If the disclaimer is important to you for some reason, please see chapter one. No further mention of it will occur.

Edited 5/15/2020


Beautiful Moon

Error Assessment

Mistakes had degrees, and those assigned values could be charted like any of the sales data her father dealt with and forced upon her for practice. She could make fancy pie charts and scatterplots out of them, calculate the outliers and what decisions skewed her data, and would occasionally omit whatever might make the resulting graph look unpleasant if she felt it were necessary.

She had a long list of mistakes of varying degrees, from accepting a stupid tree-climbing dare as a seven-year-old (and earning a broken arm when she inevitably fell), to telling the wrong person about a mistake in a presentation (and losing her father that company's contract). The ones she assigned a higher value to were much less likely to occur a second or third time, and lower value ones often warranted repeating just to confirm their overall weight, though they usually remained within a particular range.

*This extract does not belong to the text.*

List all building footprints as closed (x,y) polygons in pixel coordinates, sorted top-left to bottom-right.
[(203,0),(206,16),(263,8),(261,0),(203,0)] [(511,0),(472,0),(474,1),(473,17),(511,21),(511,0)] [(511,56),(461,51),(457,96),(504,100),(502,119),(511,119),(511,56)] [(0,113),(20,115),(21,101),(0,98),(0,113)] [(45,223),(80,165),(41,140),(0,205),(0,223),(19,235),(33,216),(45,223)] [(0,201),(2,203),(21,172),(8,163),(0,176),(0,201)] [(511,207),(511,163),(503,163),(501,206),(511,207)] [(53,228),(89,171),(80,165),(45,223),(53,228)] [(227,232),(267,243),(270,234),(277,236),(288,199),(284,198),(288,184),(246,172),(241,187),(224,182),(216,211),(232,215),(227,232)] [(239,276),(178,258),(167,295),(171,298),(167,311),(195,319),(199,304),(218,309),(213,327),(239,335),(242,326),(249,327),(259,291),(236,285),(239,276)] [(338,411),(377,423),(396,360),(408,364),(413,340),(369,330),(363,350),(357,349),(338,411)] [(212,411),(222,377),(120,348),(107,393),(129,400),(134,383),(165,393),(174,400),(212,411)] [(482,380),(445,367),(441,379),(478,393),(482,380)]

Every once in a while, though, some action she took caused her to throw out her entire categorical system and start from scratch.

Jumping into a magical well, for instance.

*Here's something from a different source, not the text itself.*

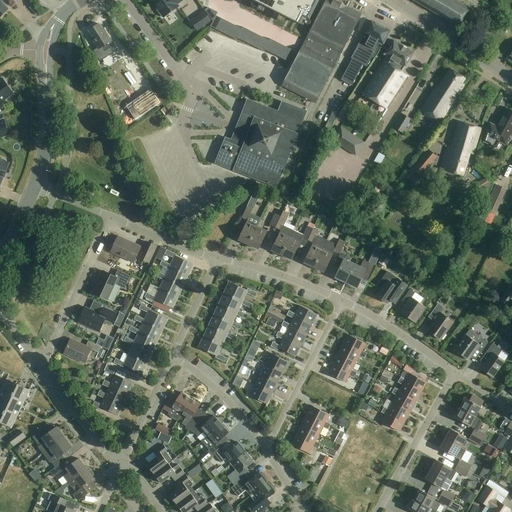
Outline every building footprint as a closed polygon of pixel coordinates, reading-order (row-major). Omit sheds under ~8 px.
[(0,0),(0,17),(8,9),(0,0)] [(150,0),(164,19),(180,7),(179,5),(184,0),(150,0)] [(259,0),(296,19),(298,14),(309,19),(318,0),(259,0)] [(329,0),(328,0),(285,84),(282,89),(316,106),(362,17),(361,16),(362,15),(355,11),(354,12),(329,0)] [(412,0),(462,30),(474,11),(455,0),(412,0)] [(203,11),(195,17),(195,18),(202,27),(211,21),(203,11)] [(390,32),(371,21),(364,35),(351,59),(353,60),(342,80),(352,86),(363,66),(366,67),(372,58),(373,59),(379,48),(381,49),(390,32)] [(89,30),(87,31),(92,38),(91,38),(90,39),(96,48),(93,50),(98,59),(99,60),(104,57),(116,50),(116,49),(104,30),(103,31),(98,24),(94,27),(92,26),(89,29),(89,30)] [(414,54),(398,44),(394,41),(381,61),(383,62),(363,92),(389,108),(409,78),(402,73),(414,54)] [(454,97),(466,79),(451,70),(439,88),(436,86),(420,111),(440,123),(456,98),(454,97)] [(0,103),(13,94),(2,79),(0,80),(0,103)] [(279,112),(251,101),(241,125),(238,124),(234,132),(238,133),(233,145),(224,141),(215,163),(276,188),(307,112),(283,102),(279,112)] [(329,134),(338,112),(333,110),(324,132),(329,134)] [(484,143),(493,148),(495,146),(497,147),(500,143),(508,147),(511,138),(511,112),(507,110),(500,123),(499,124),(500,124),(498,128),(492,125),(488,136),(484,143)] [(403,133),(412,119),(402,113),(393,127),(403,133)] [(0,138),(10,135),(5,119),(0,120),(0,138)] [(473,155),(481,128),(458,122),(451,148),(447,147),(440,170),(463,177),(470,154),(473,155)] [(365,143),(340,127),(331,140),(357,157),(365,143)] [(415,185),(438,157),(427,148),(406,173),(408,175),(406,177),(415,185)] [(0,160),(0,159),(0,185),(4,177),(4,178),(6,173),(5,173),(9,163),(7,162),(6,160),(2,159),(0,160)] [(506,182),(511,173),(508,170),(501,179),(506,182)] [(490,197),(485,209),(492,212),(497,200),(490,197)] [(467,210),(474,212),(477,204),(470,201),(467,210)] [(251,214),(253,209),(247,206),(242,217),(248,220),(251,214)] [(282,256),(293,231),(283,226),(289,214),(283,211),(275,228),(281,231),(271,251),(282,256)] [(485,211),(481,220),(485,222),(489,213),(485,211)] [(248,220),(238,240),(248,245),(257,227),(261,218),(251,214),(248,220)] [(275,228),(281,217),(275,214),(270,225),(275,228)] [(303,235),(302,238),(308,240),(313,229),(307,226),(303,235)] [(257,227),(248,245),(258,250),(267,231),(257,227)] [(356,238),(359,231),(353,228),(350,235),(356,238)] [(313,243),(317,236),(319,232),(313,229),(308,240),(313,243)] [(302,238),(303,235),(293,231),(282,256),(292,260),(301,240),(302,238)] [(314,268),(327,240),(317,236),(313,243),(313,245),(312,245),(304,263),(314,268)] [(143,249),(118,237),(111,252),(133,263),(136,257),(148,263),(156,246),(146,242),(143,249)] [(334,251),(337,245),(327,240),(314,268),(324,273),(334,251)] [(340,254),(341,252),(345,243),(339,240),(337,245),(334,251),(340,254)] [(170,267),(188,275),(193,264),(176,256),(176,254),(167,250),(165,254),(174,258),(171,265),(170,267)] [(346,283),(355,265),(349,262),(352,255),(347,253),(346,254),(341,252),(340,254),(334,266),(339,269),(335,278),(346,283)] [(385,252),(379,261),(383,264),(389,255),(385,252)] [(355,265),(346,283),(357,288),(361,279),(367,281),(375,265),(368,263),(364,260),(360,267),(355,265)] [(170,267),(171,265),(162,261),(160,265),(169,269),(166,276),(165,278),(183,286),(188,275),(170,267)] [(125,289),(131,276),(118,270),(114,277),(102,271),(98,280),(99,281),(93,293),(107,300),(115,284),(125,289)] [(413,280),(418,274),(413,270),(408,276),(413,280)] [(160,289),(178,297),(183,286),(165,278),(166,276),(157,272),(155,276),(164,280),(160,289)] [(389,300),(394,304),(407,286),(388,272),(376,289),(380,292),(377,297),(387,303),(389,300)] [(242,301),(243,300),(246,293),(255,297),(257,293),(248,289),(247,290),(229,282),(224,293),(242,301)] [(511,285),(510,285),(498,302),(507,307),(511,299),(511,285)] [(172,308),(178,297),(160,289),(156,297),(147,293),(145,297),(154,302),(155,300),(172,308)] [(143,300),(146,292),(141,290),(138,298),(143,300)] [(415,323),(425,307),(412,298),(415,293),(410,290),(402,301),(407,305),(401,313),(415,323)] [(277,291),(274,297),(280,300),(283,294),(277,291)] [(252,304),(243,300),(242,301),(224,293),(219,304),(237,312),(238,310),(241,304),(250,308),(252,304)] [(144,322),(162,330),(167,319),(150,311),(151,309),(141,304),(139,309),(148,313),(145,320),(144,322)] [(247,315),(238,310),(237,312),(219,304),(214,315),(232,323),(233,321),(236,315),(245,319),(247,315)] [(440,340),(453,322),(440,313),(444,308),(438,304),(430,315),(436,319),(427,331),(440,340)] [(294,317),(312,325),(317,315),(300,306),(296,314),(289,311),(286,315),(293,319),(294,317)] [(112,323),(116,313),(104,308),(100,315),(85,308),(78,322),(99,332),(105,320),(112,323)] [(120,326),(125,315),(120,312),(114,323),(120,326)] [(266,315),(282,324),(284,320),(267,312),(266,315)] [(498,326),(506,323),(502,314),(494,318),(498,326)] [(144,322),(145,320),(136,315),(134,320),(143,324),(140,330),(139,332),(157,341),(162,330),(144,322)] [(227,334),(228,332),(231,326),(240,330),(242,326),(233,321),(232,323),(214,315),(209,326),(227,334)] [(306,336),(312,325),(294,317),(293,319),(290,325),(283,321),(281,326),(288,329),(289,327),(306,336)] [(134,343),(152,352),(157,341),(139,332),(140,330),(131,326),(129,330),(138,335),(135,341),(134,343)] [(237,336),(228,332),(227,334),(209,326),(204,337),(222,345),(226,337),(235,341),(237,336)] [(284,337),(301,346),(306,336),(289,327),(288,329),(285,335),(278,332),(276,336),(283,340),(284,337)] [(470,330),(466,335),(465,334),(460,340),(461,341),(454,350),(468,360),(476,350),(480,353),(488,343),(470,330)] [(361,353),(362,351),(365,344),(348,335),(343,343),(361,353)] [(134,343),(135,341),(126,337),(124,341),(133,346),(129,354),(147,363),(152,352),(134,343)] [(218,354),(222,345),(204,337),(198,348),(216,356),(215,358),(225,362),(227,358),(218,354)] [(295,357),(301,346),(284,337),(283,340),(280,345),(273,342),(270,347),(278,350),(279,348),(295,357)] [(86,347),(70,340),(64,353),(85,363),(91,350),(98,353),(101,347),(88,341),(86,347)] [(254,341),(250,348),(257,351),(261,344),(259,343),(254,341)] [(498,357),(506,345),(501,342),(497,347),(493,343),(485,354),(490,357),(481,370),(492,378),(504,361),(498,357)] [(338,354),(355,363),(359,356),(364,358),(367,353),(362,351),(361,353),(343,343),(338,354)] [(387,356),(390,351),(382,347),(380,352),(387,356)] [(266,364),(283,373),(288,362),(271,353),(266,364)] [(142,374),(147,363),(129,354),(125,363),(116,358),(114,363),(123,367),(124,366),(142,374)] [(351,372),(352,370),(355,363),(338,354),(333,363),(351,372)] [(401,367),(403,363),(392,357),(390,361),(401,367)] [(357,373),(352,370),(351,372),(333,363),(328,374),(346,383),(349,376),(354,378),(357,373)] [(277,383),(283,373),(266,364),(260,374),(277,383)] [(114,375),(117,369),(107,365),(105,371),(114,375)] [(238,372),(243,374),(247,368),(245,367),(242,365),(238,372)] [(398,379),(403,372),(391,365),(387,372),(398,379)] [(404,382),(422,392),(427,383),(409,373),(405,380),(404,382)] [(255,385),(272,394),(277,383),(260,374),(255,385)] [(110,386),(128,394),(133,383),(115,375),(111,383),(104,380),(102,385),(109,388),(110,386)] [(404,382),(405,380),(401,377),(398,382),(402,385),(400,390),(398,393),(416,402),(422,392),(404,382)] [(2,389),(13,394),(18,385),(6,380),(2,389)] [(13,394),(25,399),(29,390),(18,385),(13,394)] [(267,404),(272,394),(255,385),(249,396),(267,404)] [(123,405),(128,394),(110,386),(109,388),(106,394),(99,391),(97,396),(104,399),(105,396),(123,405)] [(398,393),(400,390),(395,388),(392,393),(397,396),(393,403),(410,412),(416,402),(398,393)] [(0,393),(0,398),(9,403),(13,394),(2,389),(0,393)] [(181,414),(191,398),(181,393),(179,396),(173,392),(163,409),(167,412),(170,407),(172,408),(167,415),(172,418),(176,411),(181,414)] [(9,403),(20,409),(25,399),(13,394),(9,403)] [(460,408),(475,417),(484,401),(473,395),(470,401),(465,398),(460,408)] [(118,415),(123,405),(105,396),(104,399),(101,405),(94,401),(94,402),(92,406),(100,410),(101,407),(118,415)] [(0,410),(5,412),(9,403),(0,398),(0,410)] [(191,398),(181,414),(186,417),(182,424),(186,427),(185,428),(189,431),(190,430),(201,417),(195,413),(198,408),(200,404),(191,398)] [(377,410),(380,405),(371,400),(368,405),(377,410)] [(5,412),(16,418),(20,409),(9,403),(5,412)] [(362,403),(359,408),(360,408),(366,412),(369,406),(363,403),(362,403)] [(404,423),(410,412),(393,403),(389,410),(384,407),(381,412),(386,415),(387,413),(404,423)] [(311,406),(306,415),(324,424),(325,424),(326,422),(326,421),(328,417),(328,416),(329,415),(311,406)] [(460,408),(454,418),(470,427),(475,429),(478,430),(483,421),(475,417),(460,408)] [(0,422),(11,428),(16,418),(5,412),(0,421),(0,422)] [(399,432),(404,423),(387,413),(386,415),(382,422),(399,432)] [(306,415),(301,425),(319,434),(323,427),(328,430),(330,424),(329,423),(326,422),(325,424),(324,424),(306,415)] [(189,431),(186,435),(188,436),(190,434),(193,435),(194,433),(198,437),(203,432),(207,437),(221,424),(214,416),(210,419),(206,422),(201,417),(190,430),(189,431)] [(351,421),(342,417),(339,424),(347,428),(351,421)] [(168,436),(171,430),(158,424),(156,430),(161,432),(166,435),(168,436)] [(207,437),(202,442),(205,446),(209,450),(207,451),(211,456),(214,454),(223,446),(219,441),(225,436),(228,432),(221,424),(207,437)] [(301,425),(296,435),(314,444),(313,447),(318,449),(320,444),(315,441),(319,434),(301,425)] [(50,448),(64,437),(56,427),(46,435),(42,430),(32,437),(39,446),(38,447),(43,453),(50,448)] [(445,439),(461,448),(466,438),(451,429),(445,439)] [(475,429),(472,434),(483,441),(487,435),(475,429)] [(14,447),(27,438),(22,431),(9,440),(14,447)] [(161,432),(158,439),(164,441),(166,435),(161,432)] [(344,434),(340,432),(335,442),(341,445),(344,440),(342,439),(344,434)] [(472,434),(469,441),(480,447),(483,441),(472,434)] [(314,444),(296,435),(291,445),(309,454),(313,447),(314,444)] [(62,463),(68,458),(74,453),(70,448),(72,447),(64,437),(50,448),(43,453),(48,460),(49,459),(55,467),(62,463)] [(445,439),(440,449),(460,460),(460,459),(460,460),(466,450),(461,448),(445,439)] [(231,464),(246,452),(238,442),(227,451),(223,446),(214,454),(221,463),(227,458),(231,464)] [(157,457),(147,465),(154,474),(168,463),(172,460),(168,455),(165,451),(167,450),(163,445),(153,452),(157,457)] [(502,452),(489,445),(485,452),(498,459),(502,452)] [(335,457),(337,452),(330,448),(327,454),(335,457)] [(232,477),(229,480),(234,486),(244,477),(246,475),(243,471),(246,468),(254,462),(246,452),(231,464),(236,470),(230,474),(232,477)] [(68,482),(86,468),(79,459),(66,468),(69,473),(64,477),(68,482)] [(454,470),(454,471),(456,473),(465,478),(466,476),(470,468),(472,466),(460,460),(460,459),(460,460),(454,470)] [(326,478),(334,464),(327,460),(319,474),(326,478)] [(454,471),(454,470),(436,460),(431,470),(451,481),(456,473),(454,471)] [(55,467),(50,472),(54,477),(63,470),(66,468),(62,463),(55,467)] [(168,463),(154,474),(161,484),(171,476),(175,481),(185,473),(178,465),(172,469),(168,463)] [(193,469),(197,474),(203,470),(199,465),(193,469)] [(86,468),(68,482),(73,488),(78,484),(81,489),(74,494),(78,500),(89,492),(97,487),(91,479),(93,478),(92,477),(94,476),(94,474),(92,471),(90,470),(88,471),(86,468)] [(215,477),(219,473),(216,469),(211,473),(215,477)] [(431,470),(425,480),(444,490),(444,489),(446,490),(451,481),(431,470)] [(489,475),(483,472),(481,477),(486,480),(489,475)] [(234,486),(231,488),(238,497),(246,490),(250,496),(253,494),(267,482),(266,481),(268,480),(268,479),(263,473),(262,473),(260,474),(259,473),(253,477),(248,482),(244,477),(234,486)] [(170,495),(177,505),(195,491),(191,485),(193,484),(186,475),(176,483),(180,488),(170,495)] [(255,502),(249,507),(252,511),(260,511),(270,504),(266,499),(275,492),(274,491),(275,490),(275,488),(271,482),(269,482),(268,483),(267,482),(253,494),(250,496),(255,502)] [(507,511),(509,510),(493,499),(497,493),(487,486),(478,500),(481,501),(480,503),(492,510),(490,511),(507,511)] [(441,495),(452,501),(455,495),(446,490),(444,489),(441,495)] [(420,490),(414,499),(436,511),(440,505),(434,501),(435,498),(420,490)] [(199,496),(195,491),(177,505),(182,511),(186,511),(194,506),(197,511),(207,504),(201,495),(199,496)] [(50,511),(75,511),(76,511),(65,506),(67,501),(54,495),(47,510),(50,511)] [(441,495),(438,501),(449,507),(457,511),(461,506),(452,501),(441,495)] [(436,511),(414,499),(409,509),(413,511),(436,511)]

Roughly fifteen minutes ago according to her watch when she had last caught a glimpse of it, Mizuki had scrambled out of a well by climbing (and slipping) on vines along its walls, until she found herself staring at trees instead of the inside of a well house. The part of her that had held onto some kind of hope that she was at least wrong about her conclusions regarding a weird time-warping hole in the ground was blindsided by that moment. She vaguely remembered laughing, a pleased feeling from the white noise a backdrop to her very tense nerves.

Feudal Japan stretched out into the darkness, and she couldn't help but wander a little, marveling at the forest around her as the stars shone brighter than she had ever known they could even despite the waxing moon. Comforted by the ease of being able to enter the well, she lost herself to the world. The sensation of walking through an old forest was impossible to put words to. It was quiet save for the bugs that sang through the night and the brighter hums of white noise echoing from places she couldn't pinpoint. Without the noisy traffic and constant flow of people, it almost felt eerie.

When some terrifying creature with gruesome features for a face and a long tail for a body snaked silently around a tree, that eerie feeling coalesced into absolute terror.

Jumping into the well was not some large, particular mistake that now took the spot at the top of her list (though it certainly found its way up there). Instead, a series of many small- and medium-sized mistakes were busy shredding her entire system in their efforts to reorganize themselves. Ignoring advice from the stars moved higher on the list, as did touching unknown objects to save unsuspecting strangers from vague punishments. Top of the list now was not taking the time to review the list of (suddenly very important) notes still secure in her back pocket, so that she might have been able to remember that something more than potential answers existed on the other side of the well.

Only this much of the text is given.